DATA FOR REVIEW below:
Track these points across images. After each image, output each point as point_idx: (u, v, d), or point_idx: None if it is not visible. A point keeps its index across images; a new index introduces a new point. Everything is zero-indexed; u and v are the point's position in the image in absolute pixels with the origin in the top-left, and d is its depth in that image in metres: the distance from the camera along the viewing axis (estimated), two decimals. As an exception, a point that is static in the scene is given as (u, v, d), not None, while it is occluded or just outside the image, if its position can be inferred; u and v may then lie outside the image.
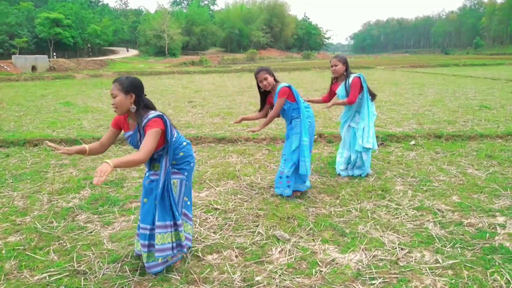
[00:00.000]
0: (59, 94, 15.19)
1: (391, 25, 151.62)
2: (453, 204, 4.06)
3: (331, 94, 4.99)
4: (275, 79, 4.12)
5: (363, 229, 3.53)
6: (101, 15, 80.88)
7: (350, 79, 4.68)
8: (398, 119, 8.63)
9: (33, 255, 3.18)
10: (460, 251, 3.11)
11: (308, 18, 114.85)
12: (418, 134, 6.82)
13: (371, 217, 3.79)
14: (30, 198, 4.43)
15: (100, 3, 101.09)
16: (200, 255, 3.14)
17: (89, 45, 68.37)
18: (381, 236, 3.39)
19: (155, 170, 2.89)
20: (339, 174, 5.05)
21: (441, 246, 3.21)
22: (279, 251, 3.17)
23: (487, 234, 3.37)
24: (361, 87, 4.71)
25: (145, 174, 2.96)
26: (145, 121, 2.65)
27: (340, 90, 4.77)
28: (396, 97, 12.56)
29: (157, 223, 2.80)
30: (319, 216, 3.82)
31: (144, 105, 2.73)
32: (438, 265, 2.93)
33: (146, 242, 2.84)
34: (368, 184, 4.67)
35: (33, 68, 32.66)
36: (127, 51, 75.14)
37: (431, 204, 4.04)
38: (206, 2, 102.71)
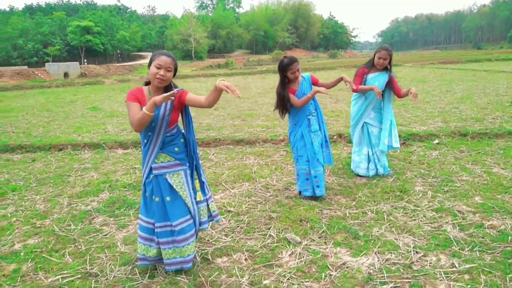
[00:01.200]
0: (87, 99, 15.64)
1: (420, 21, 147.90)
2: (475, 205, 3.89)
3: (361, 79, 4.71)
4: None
5: (378, 231, 3.44)
6: (129, 21, 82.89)
7: (390, 75, 4.66)
8: (423, 118, 8.39)
9: (49, 257, 3.26)
10: (478, 255, 2.98)
11: (334, 17, 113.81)
12: (443, 132, 6.60)
13: (387, 219, 3.68)
14: (51, 201, 4.56)
15: (129, 10, 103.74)
16: (210, 258, 3.13)
17: (118, 51, 70.15)
18: (396, 239, 3.28)
19: (161, 162, 2.83)
20: (357, 175, 4.94)
21: (459, 249, 3.07)
22: (289, 254, 3.13)
23: (509, 237, 3.20)
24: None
25: (146, 169, 2.86)
26: (175, 90, 2.62)
27: (376, 79, 4.63)
28: (423, 94, 12.22)
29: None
30: (333, 218, 3.75)
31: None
32: (454, 269, 2.81)
33: (170, 239, 2.85)
34: (386, 185, 4.55)
35: (65, 75, 33.80)
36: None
37: (451, 206, 3.89)
38: (231, 5, 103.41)
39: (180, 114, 2.90)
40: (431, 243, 3.20)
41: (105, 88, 21.62)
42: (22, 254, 3.33)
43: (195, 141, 2.97)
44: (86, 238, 3.59)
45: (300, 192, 4.31)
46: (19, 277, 2.97)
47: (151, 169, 2.85)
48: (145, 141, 2.84)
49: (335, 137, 6.72)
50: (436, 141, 6.28)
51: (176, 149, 2.88)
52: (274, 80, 21.76)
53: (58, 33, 64.75)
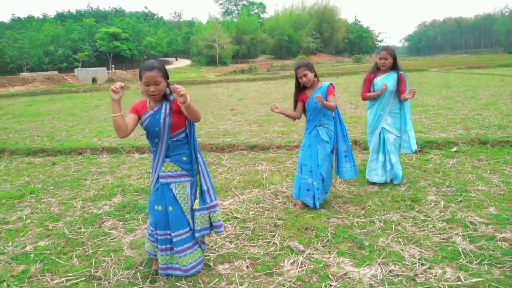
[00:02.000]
0: (111, 104, 15.98)
1: (448, 25, 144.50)
2: (488, 216, 3.76)
3: (369, 86, 4.71)
4: (316, 76, 4.07)
5: (384, 242, 3.36)
6: (156, 27, 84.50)
7: (399, 74, 4.55)
8: (444, 124, 8.19)
9: (57, 259, 3.34)
10: (487, 269, 2.87)
11: (359, 22, 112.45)
12: (462, 140, 6.41)
13: (395, 229, 3.60)
14: (65, 204, 4.68)
15: (156, 16, 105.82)
16: (211, 264, 3.14)
17: (145, 57, 71.53)
18: (402, 250, 3.21)
19: (168, 171, 2.86)
20: (371, 183, 4.85)
21: (467, 262, 2.97)
22: (291, 263, 3.10)
23: (522, 251, 3.08)
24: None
25: (155, 176, 2.90)
26: (172, 97, 2.76)
27: (386, 80, 4.53)
28: (446, 100, 11.94)
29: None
30: (339, 227, 3.70)
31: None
32: (459, 283, 2.72)
33: (169, 246, 2.91)
34: (398, 193, 4.46)
35: (94, 80, 34.75)
36: (176, 59, 77.85)
37: (463, 216, 3.77)
38: (256, 11, 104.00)
39: (185, 118, 2.86)
40: (438, 255, 3.11)
41: (130, 93, 22.02)
42: (32, 255, 3.43)
43: (196, 146, 2.95)
44: (94, 241, 3.66)
45: (303, 203, 4.23)
46: (26, 278, 3.06)
47: (158, 177, 2.88)
48: (154, 148, 2.90)
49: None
50: (454, 149, 6.11)
51: (184, 158, 2.89)
52: (291, 87, 21.70)
53: (87, 39, 66.67)
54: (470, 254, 3.08)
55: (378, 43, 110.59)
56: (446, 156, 5.86)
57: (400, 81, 4.53)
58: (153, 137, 2.84)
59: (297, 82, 4.13)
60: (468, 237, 3.36)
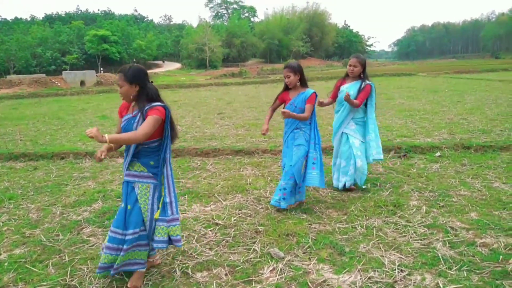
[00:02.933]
0: (98, 107, 15.85)
1: (436, 30, 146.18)
2: (469, 221, 3.77)
3: (336, 91, 4.81)
4: (302, 80, 4.07)
5: (365, 248, 3.35)
6: (146, 30, 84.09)
7: (364, 84, 4.54)
8: (429, 129, 8.24)
9: (32, 268, 3.26)
10: (466, 275, 2.86)
11: (349, 26, 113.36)
12: (445, 145, 6.45)
13: (376, 234, 3.59)
14: (44, 210, 4.58)
15: (145, 19, 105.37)
16: (189, 272, 3.09)
17: (134, 60, 71.15)
18: (382, 256, 3.19)
19: (135, 170, 2.88)
20: (337, 188, 4.85)
21: (446, 268, 2.96)
22: (271, 270, 3.06)
23: (501, 256, 3.08)
24: (369, 96, 4.58)
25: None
26: (147, 107, 2.78)
27: (351, 89, 4.57)
28: (432, 105, 12.04)
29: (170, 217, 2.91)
30: (321, 233, 3.67)
31: (148, 95, 2.81)
32: (437, 290, 2.71)
33: (119, 246, 2.85)
34: (380, 198, 4.45)
35: (82, 83, 34.41)
36: (163, 62, 77.63)
37: (444, 222, 3.78)
38: (246, 15, 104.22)
39: (161, 129, 2.85)
40: (418, 261, 3.10)
41: (118, 97, 21.85)
42: (6, 264, 3.33)
43: (166, 158, 2.92)
44: (71, 249, 3.58)
45: (300, 202, 4.36)
46: (-1, 288, 2.97)
47: (124, 175, 2.94)
48: (126, 148, 2.96)
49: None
50: (438, 153, 6.14)
51: (152, 162, 2.90)
52: (284, 89, 21.72)
53: (76, 42, 66.07)
54: (450, 260, 3.08)
55: (368, 47, 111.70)
56: (430, 161, 5.88)
57: (361, 90, 4.51)
58: None
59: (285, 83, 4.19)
60: (448, 243, 3.36)
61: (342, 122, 4.73)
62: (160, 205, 2.90)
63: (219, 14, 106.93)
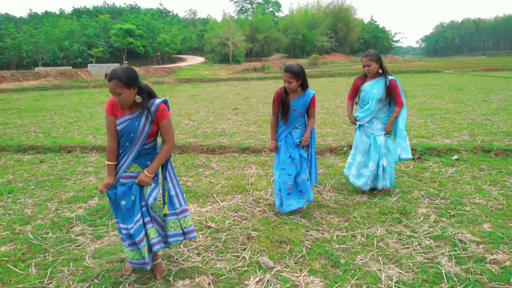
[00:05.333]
0: (116, 101, 15.89)
1: (466, 26, 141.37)
2: (481, 233, 3.45)
3: (355, 90, 4.52)
4: (303, 84, 3.82)
5: (362, 260, 3.09)
6: (170, 24, 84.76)
7: (388, 80, 4.25)
8: (449, 130, 7.82)
9: (13, 267, 3.16)
10: (470, 296, 2.58)
11: (375, 22, 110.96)
12: (464, 147, 6.06)
13: (376, 245, 3.32)
14: (40, 206, 4.51)
15: (171, 14, 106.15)
16: (171, 279, 2.91)
17: (158, 54, 71.80)
18: (380, 270, 2.93)
19: (131, 171, 2.78)
20: (356, 186, 4.58)
21: (449, 287, 2.68)
22: (256, 281, 2.85)
23: (512, 276, 2.78)
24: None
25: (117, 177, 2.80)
26: (154, 107, 2.68)
27: (375, 87, 4.27)
28: (455, 104, 11.50)
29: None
30: (317, 241, 3.43)
31: (147, 93, 2.71)
32: (436, 312, 2.44)
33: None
34: (387, 204, 4.16)
35: (106, 76, 34.81)
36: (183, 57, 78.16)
37: (453, 233, 3.47)
38: (271, 9, 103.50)
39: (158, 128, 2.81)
40: (418, 277, 2.83)
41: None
42: (-12, 262, 3.25)
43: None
44: (57, 249, 3.47)
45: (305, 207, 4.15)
46: (-25, 288, 2.88)
47: (119, 178, 2.78)
48: (121, 151, 2.80)
49: (345, 148, 6.34)
50: (455, 156, 5.77)
51: (149, 162, 2.82)
52: (304, 85, 21.37)
53: (102, 35, 67.19)
54: (454, 278, 2.79)
55: (394, 43, 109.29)
56: (445, 165, 5.53)
57: (391, 89, 4.25)
58: (125, 141, 2.74)
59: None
60: (455, 258, 3.07)
61: (362, 119, 4.42)
62: (166, 200, 2.88)
63: (244, 8, 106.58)
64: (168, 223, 2.89)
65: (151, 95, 2.75)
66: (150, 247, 2.79)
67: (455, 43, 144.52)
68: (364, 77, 4.41)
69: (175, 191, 2.90)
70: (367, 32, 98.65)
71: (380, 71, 4.27)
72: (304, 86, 3.83)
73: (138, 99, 2.65)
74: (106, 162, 2.79)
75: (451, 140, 6.82)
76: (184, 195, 3.06)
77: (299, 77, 3.75)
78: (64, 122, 10.61)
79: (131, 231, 2.71)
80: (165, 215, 2.89)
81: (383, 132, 4.36)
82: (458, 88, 16.39)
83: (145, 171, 2.71)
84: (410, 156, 4.52)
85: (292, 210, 3.98)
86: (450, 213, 3.91)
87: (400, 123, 4.40)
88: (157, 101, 2.73)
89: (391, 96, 4.31)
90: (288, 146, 3.92)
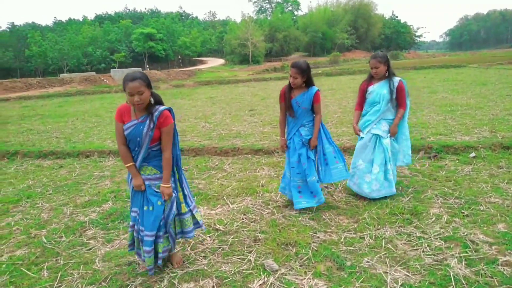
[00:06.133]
0: (136, 105, 16.16)
1: (492, 18, 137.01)
2: (495, 234, 3.35)
3: (363, 97, 4.42)
4: (308, 80, 3.89)
5: (368, 262, 3.04)
6: (190, 27, 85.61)
7: (396, 82, 4.19)
8: (469, 126, 7.60)
9: (26, 271, 3.26)
10: (478, 300, 2.51)
11: (397, 17, 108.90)
12: (482, 144, 5.88)
13: (384, 247, 3.27)
14: (56, 210, 4.63)
15: (190, 16, 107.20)
16: (176, 282, 2.94)
17: (179, 57, 72.60)
18: (386, 273, 2.88)
19: (147, 174, 2.93)
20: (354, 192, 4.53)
21: (456, 290, 2.62)
22: (260, 284, 2.85)
23: (525, 279, 2.68)
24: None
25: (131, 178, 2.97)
26: (157, 113, 2.81)
27: (383, 88, 4.21)
28: (478, 99, 11.17)
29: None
30: (324, 243, 3.40)
31: (155, 100, 2.88)
32: (441, 316, 2.38)
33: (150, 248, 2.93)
34: (398, 205, 4.08)
35: (125, 80, 35.48)
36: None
37: (465, 234, 3.38)
38: (290, 8, 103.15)
39: None
40: (425, 280, 2.76)
41: (159, 93, 22.18)
42: (4, 266, 3.36)
43: (179, 155, 3.04)
44: (69, 252, 3.56)
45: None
46: (-11, 291, 2.98)
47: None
48: (133, 154, 2.94)
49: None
50: (473, 154, 5.61)
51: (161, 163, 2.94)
52: (322, 84, 21.23)
53: (124, 40, 68.48)
54: (463, 280, 2.72)
55: (417, 38, 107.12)
56: (462, 163, 5.38)
57: (398, 90, 4.19)
58: (133, 145, 2.90)
59: None
60: (465, 260, 2.98)
61: (372, 122, 4.30)
62: (182, 199, 3.08)
63: (263, 8, 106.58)
64: (187, 219, 3.13)
65: (158, 102, 2.90)
66: (156, 258, 2.97)
67: (480, 36, 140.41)
68: (370, 80, 4.35)
69: (187, 191, 3.16)
70: (388, 27, 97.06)
71: (387, 74, 4.21)
72: (308, 83, 3.90)
73: (152, 100, 2.83)
74: (126, 165, 2.92)
75: (470, 137, 6.63)
76: (195, 198, 3.22)
77: (304, 74, 3.83)
78: (85, 127, 10.87)
79: (145, 239, 2.90)
80: (182, 213, 3.09)
81: (389, 134, 4.28)
82: (482, 82, 15.92)
83: (162, 185, 2.86)
84: (410, 161, 4.50)
85: (301, 208, 4.01)
86: (463, 213, 3.81)
87: (404, 121, 4.37)
88: (161, 107, 2.85)
89: (397, 98, 4.24)
90: (296, 146, 3.98)
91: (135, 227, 3.00)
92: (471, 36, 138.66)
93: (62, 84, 32.65)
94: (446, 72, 23.65)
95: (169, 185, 2.88)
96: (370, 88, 4.29)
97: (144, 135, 2.81)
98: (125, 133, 2.86)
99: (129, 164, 2.91)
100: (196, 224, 3.21)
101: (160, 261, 2.96)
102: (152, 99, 2.82)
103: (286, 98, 3.98)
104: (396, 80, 4.22)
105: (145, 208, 2.91)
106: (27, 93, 26.97)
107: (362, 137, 4.35)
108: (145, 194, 2.93)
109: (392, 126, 4.26)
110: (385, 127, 4.28)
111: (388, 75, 4.23)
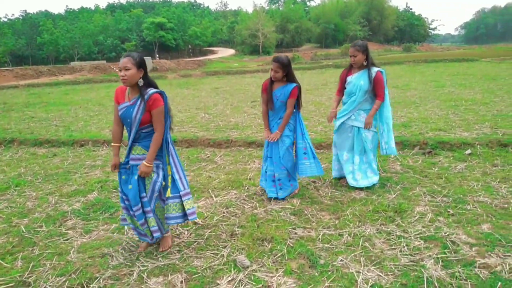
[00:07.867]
0: (140, 94, 16.16)
1: (510, 11, 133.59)
2: (478, 235, 3.24)
3: (342, 85, 4.44)
4: (288, 75, 3.95)
5: (342, 260, 2.97)
6: (201, 17, 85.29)
7: (374, 72, 4.14)
8: (471, 122, 7.42)
9: (0, 260, 3.25)
10: (448, 304, 2.42)
11: (411, 9, 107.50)
12: (479, 141, 5.72)
13: (362, 245, 3.18)
14: (41, 199, 4.63)
15: (202, 6, 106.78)
16: (145, 276, 2.90)
17: (190, 46, 72.53)
18: (358, 272, 2.80)
19: (137, 154, 3.02)
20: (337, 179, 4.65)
21: (427, 293, 2.53)
22: (228, 281, 2.79)
23: (500, 283, 2.57)
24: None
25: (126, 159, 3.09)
26: (146, 96, 2.88)
27: (360, 79, 4.19)
28: (484, 94, 10.92)
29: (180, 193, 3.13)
30: (301, 239, 3.33)
31: (148, 81, 2.95)
32: (407, 320, 2.30)
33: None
34: (383, 202, 3.99)
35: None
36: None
37: (447, 234, 3.28)
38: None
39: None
40: (397, 281, 2.68)
41: (166, 83, 22.23)
42: (-21, 255, 3.35)
43: (168, 138, 3.07)
44: (46, 242, 3.54)
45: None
46: (-40, 280, 2.97)
47: (128, 160, 3.08)
48: (128, 134, 3.06)
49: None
50: (469, 151, 5.46)
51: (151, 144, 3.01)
52: (331, 76, 21.01)
53: (135, 29, 68.60)
54: (436, 283, 2.62)
55: (431, 31, 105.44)
56: (456, 160, 5.24)
57: (376, 81, 4.14)
58: (126, 125, 3.03)
59: None
60: (442, 261, 2.89)
61: (350, 112, 4.30)
62: (169, 184, 3.09)
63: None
64: (170, 205, 3.12)
65: (151, 85, 2.97)
66: (151, 232, 3.09)
67: (497, 29, 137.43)
68: (350, 69, 4.34)
69: (179, 175, 3.15)
70: (402, 20, 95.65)
71: (365, 63, 4.16)
72: (289, 77, 3.95)
73: (141, 82, 2.89)
74: (112, 144, 3.13)
75: (470, 133, 6.47)
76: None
77: (285, 68, 3.90)
78: (86, 115, 10.90)
79: (136, 214, 3.02)
80: (167, 198, 3.10)
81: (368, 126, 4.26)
82: (491, 77, 15.56)
83: (144, 162, 2.90)
84: (395, 152, 4.44)
85: (271, 197, 4.18)
86: (449, 212, 3.70)
87: (385, 112, 4.31)
88: (152, 90, 2.91)
89: (374, 89, 4.18)
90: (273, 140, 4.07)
91: (125, 203, 3.11)
92: (488, 30, 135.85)
93: (72, 72, 32.82)
94: (457, 66, 23.20)
95: (149, 164, 2.91)
96: (349, 78, 4.31)
97: (134, 117, 2.89)
98: (119, 114, 3.00)
99: (114, 144, 3.11)
100: (185, 217, 3.18)
101: (157, 235, 3.08)
102: (141, 81, 2.88)
103: (267, 90, 3.96)
104: (375, 70, 4.19)
105: (129, 186, 3.01)
106: (37, 80, 27.16)
107: (336, 129, 4.44)
108: (131, 175, 3.04)
109: (367, 117, 4.22)
110: (364, 118, 4.26)
111: (367, 65, 4.18)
End of DATA FOR REVIEW.
In the listing above, find the line containing "6: (101, 15, 80.88)" and the line containing "38: (206, 2, 102.71)". Output them and every line between, exactly, and nothing else.

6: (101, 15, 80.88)
7: (350, 79, 4.68)
8: (398, 119, 8.63)
9: (33, 255, 3.18)
10: (460, 251, 3.11)
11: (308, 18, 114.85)
12: (418, 134, 6.82)
13: (371, 217, 3.79)
14: (30, 198, 4.43)
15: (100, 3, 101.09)
16: (200, 255, 3.14)
17: (89, 45, 68.37)
18: (381, 236, 3.39)
19: (155, 170, 2.89)
20: (339, 174, 5.05)
21: (441, 246, 3.21)
22: (279, 251, 3.17)
23: (487, 234, 3.37)
24: (361, 87, 4.71)
25: (145, 174, 2.96)
26: (145, 121, 2.65)
27: (340, 90, 4.77)
28: (396, 97, 12.56)
29: (157, 223, 2.80)
30: (319, 216, 3.82)
31: (144, 105, 2.73)
32: (438, 265, 2.93)
33: (146, 242, 2.84)
34: (368, 184, 4.67)
35: (33, 68, 32.66)
36: (127, 51, 75.14)
37: (431, 204, 4.04)
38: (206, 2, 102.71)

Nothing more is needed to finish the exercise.